СПИСОК ЗАДАНИЙ.
a. Повторите слово в слово отрывок текста о серпуховских князьях от «Вполне возможно предположить, что» до «судьба этих владений?» включительно.
b. Пожалуйста, подхватите текст о серпуховских князьях и продолжите его сразу после последней приведенной фразы.

ТЕКСТ ДЛЯ ИЗУЧЕНИЯ.
Загадка завещания Ивана Калиты — страница 47 из 48

Из летописных сообщений известно, что в 1401 г. старший сын князя Владимира Андреевича Серпуховского Иван Владимирович женился на Василисе, дочери князя Федора Ольговича Рязанского и, соответственно, внучке Олега Рязанского. Также известно, что серпуховской князь скончался 7 октября 1422 г. От брака с Василисой у Ивана Владимировича известна только одна дочь Мария, которая вышла замуж за ростовского князя Александра Федоровича и была еще жива в 1438 г.[725]

Вполне возможно предположить, что вместе с рукой невесты Иван Владимирович получил в качестве приданого и некоторые земли от ее отца. Зафиксировав это предположение, следует задать другой вопрос — какова была дальнейшая судьба этих владений?

Князь Владимир Андреевич Серпуховской, составляя в начале XV в. свою духовную грамоту, подробно описал все возможные варианты передачи его наследства потомкам. Читаем: «А по грехом, отъимет бог сына которого из сынов моих, а останется его жена, а не пойдет замуж, и сноха моя и своими детми сидит в мужа своего уделе до своего жывота, а дань дает ко казне великого князя по уроку, что в сеи грамоте писано. А розмыслит бог о сносе моей, и тот удел сыну ее, а моему внуку. А не будет сына, а останется дчи, и дети мои все брата своего дчерь выдадут замуж, а брата своего уделом поделятся вси равно»[726].

[Изображения графиков с данными]

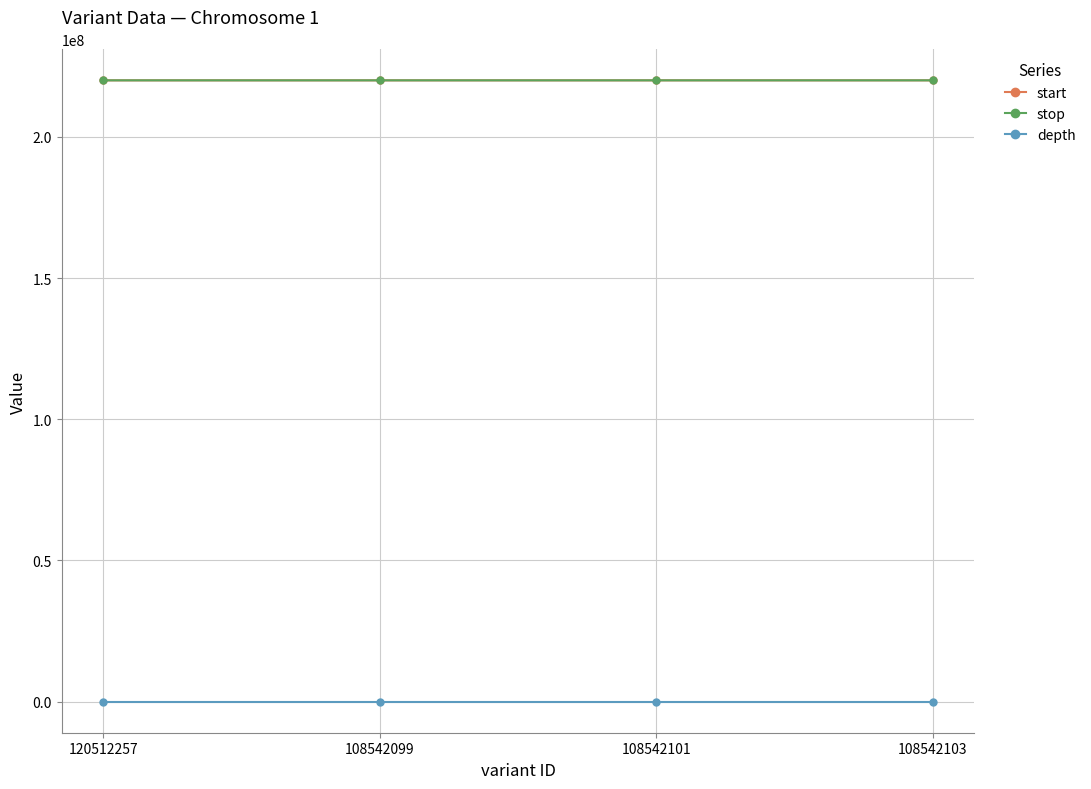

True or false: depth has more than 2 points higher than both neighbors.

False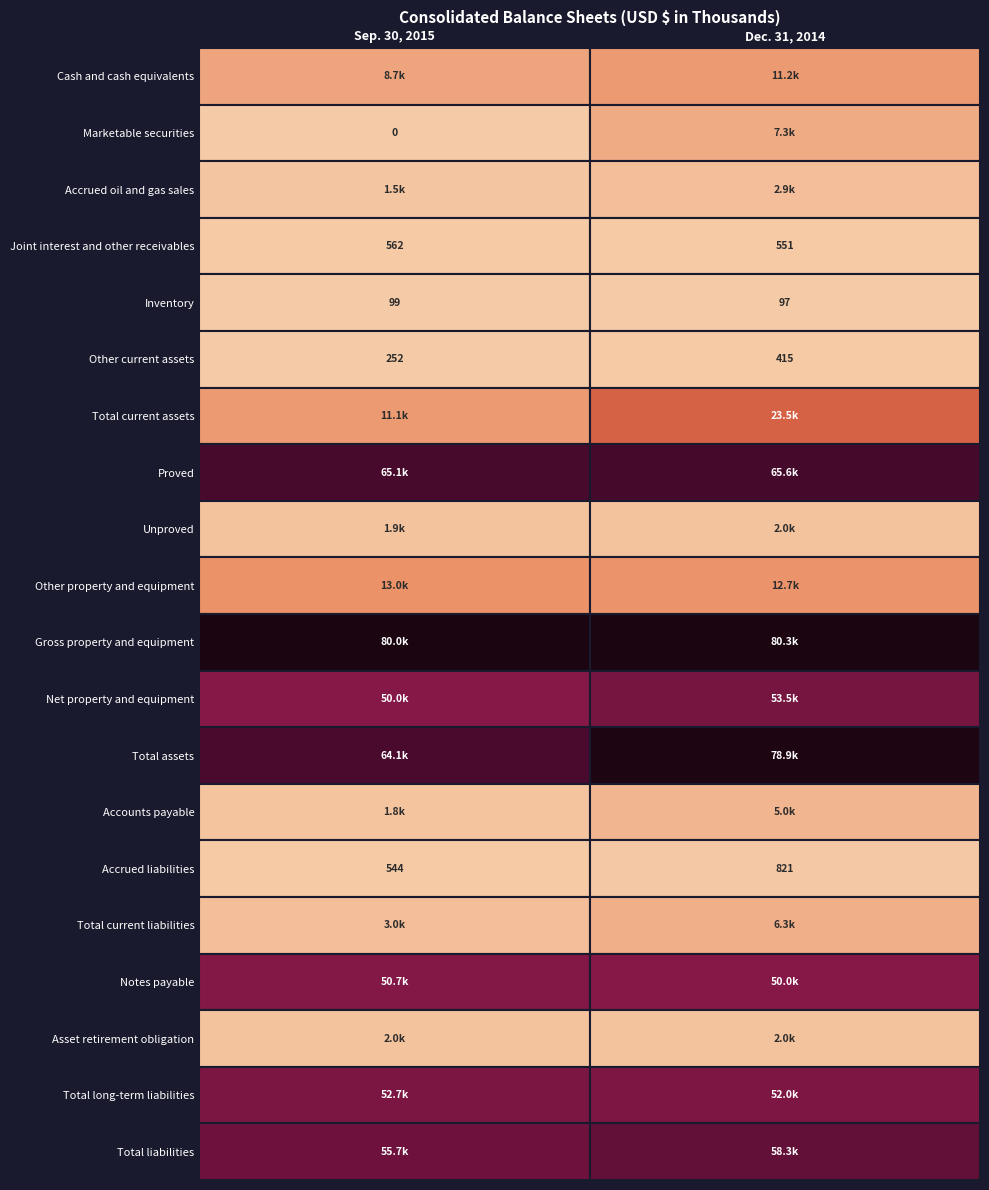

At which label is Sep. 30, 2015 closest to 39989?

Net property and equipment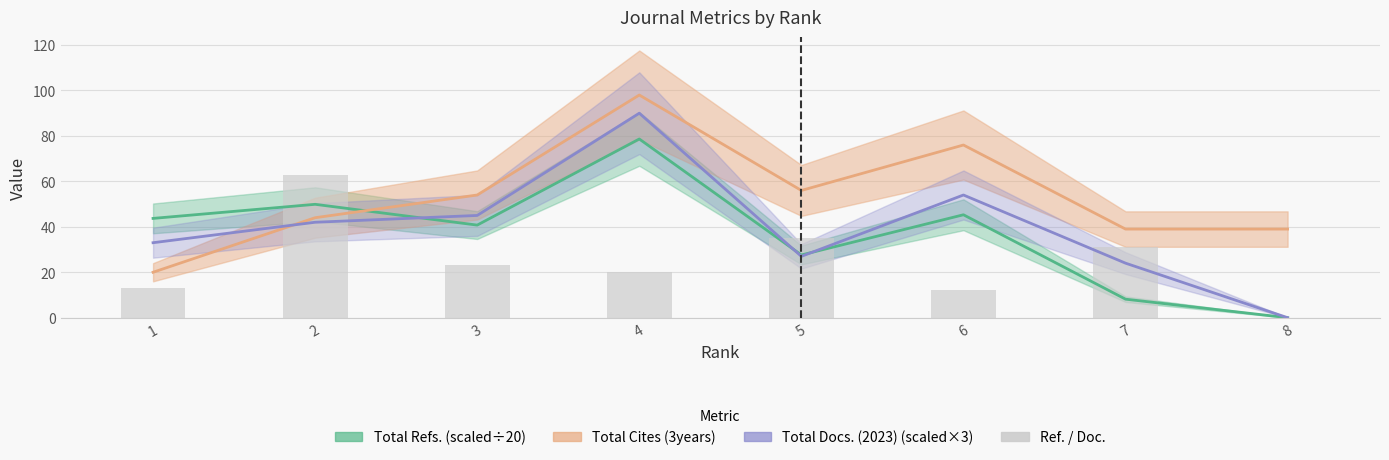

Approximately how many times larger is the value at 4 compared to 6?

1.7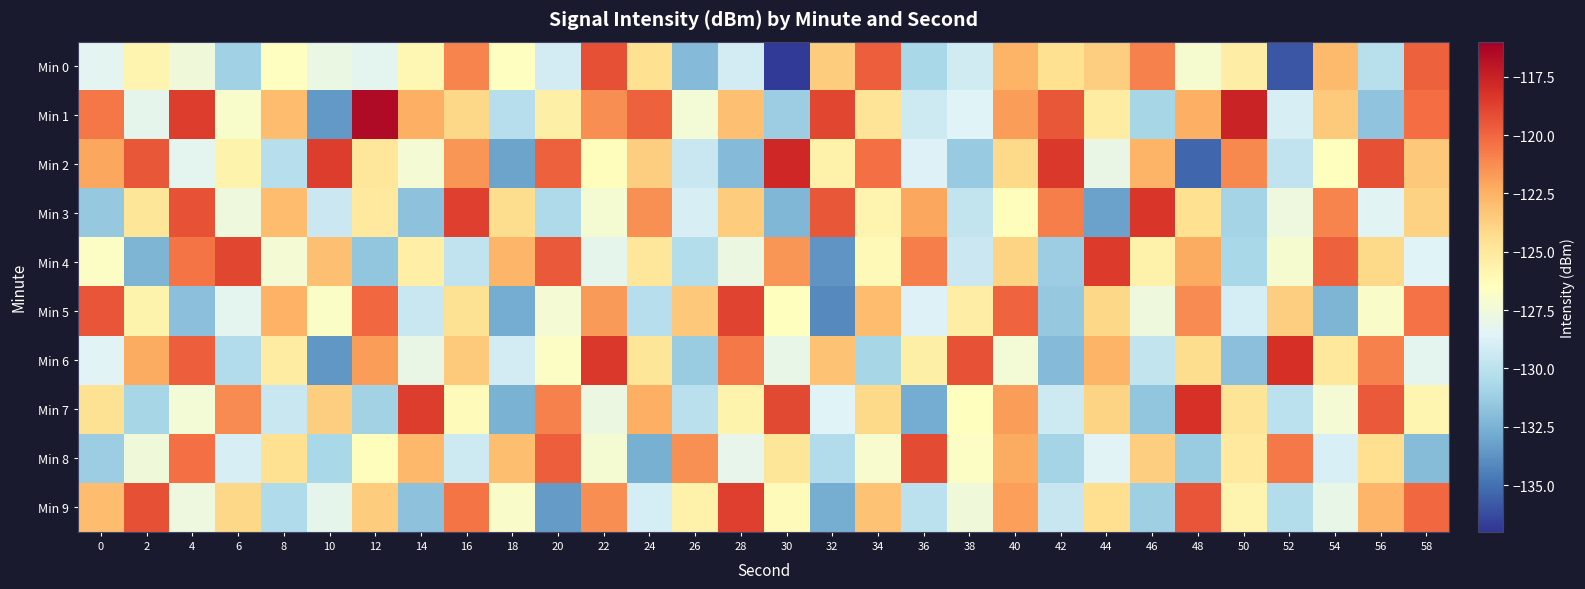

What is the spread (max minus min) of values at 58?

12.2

ОТВЕТЫ ПО НОМЕРАМ.
a.
Вполне возможно предположить, что вместе с рукой невесты Иван Владимирович получил в качестве приданого и некоторые земли от ее отца. Зафиксировав это предположение, следует задать другой вопрос — какова была дальнейшая судьба этих владений?

b.
Известно, что в завещании князя Владимира Андреевича Серпуховского упоминаются пять его сыновей: Иван, Семен, Ярослав, Андрей и Василий. Судьба их была достаточно трагичной. Старший, Иван, как мы видели, скончался осенью 1422 г., Семен, Ярослав, Андрей, Василий умерли во время моровой язвы 1426 г.[727] С их кончиной единственным представителем мужского поколения в роду серпуховских князей остался внук Владимира Андреевича Василий Ярославич. По смыслу завещания своего деда именно он стал владельцем Серпуховского удела и именно к нему должны были перейти земли, полученные его дядей Иваном Владимировичем в приданое от рязанского князя Федора Ольговича.

Но помимо сына Василия, у князя Ярослава были еще две дочери: Мария и Елена. Мария в 1433 г. была выдана замуж за великого князя Василия Темного и стала матерью его детей, одним из которых был будущий великий князь Иван III. Именно с браком Марии Ярославны и Василия Темного следует связывать получение в качестве приданого московским князем земель на правобережье Оки. С учетом этого становится вполне объяснимым отсутствие упоминания рязанской «купли» в духовной грамоте Василия Темного: поскольку эти земли формально принадлежали его жене, он не мог указывать их в своем завещании.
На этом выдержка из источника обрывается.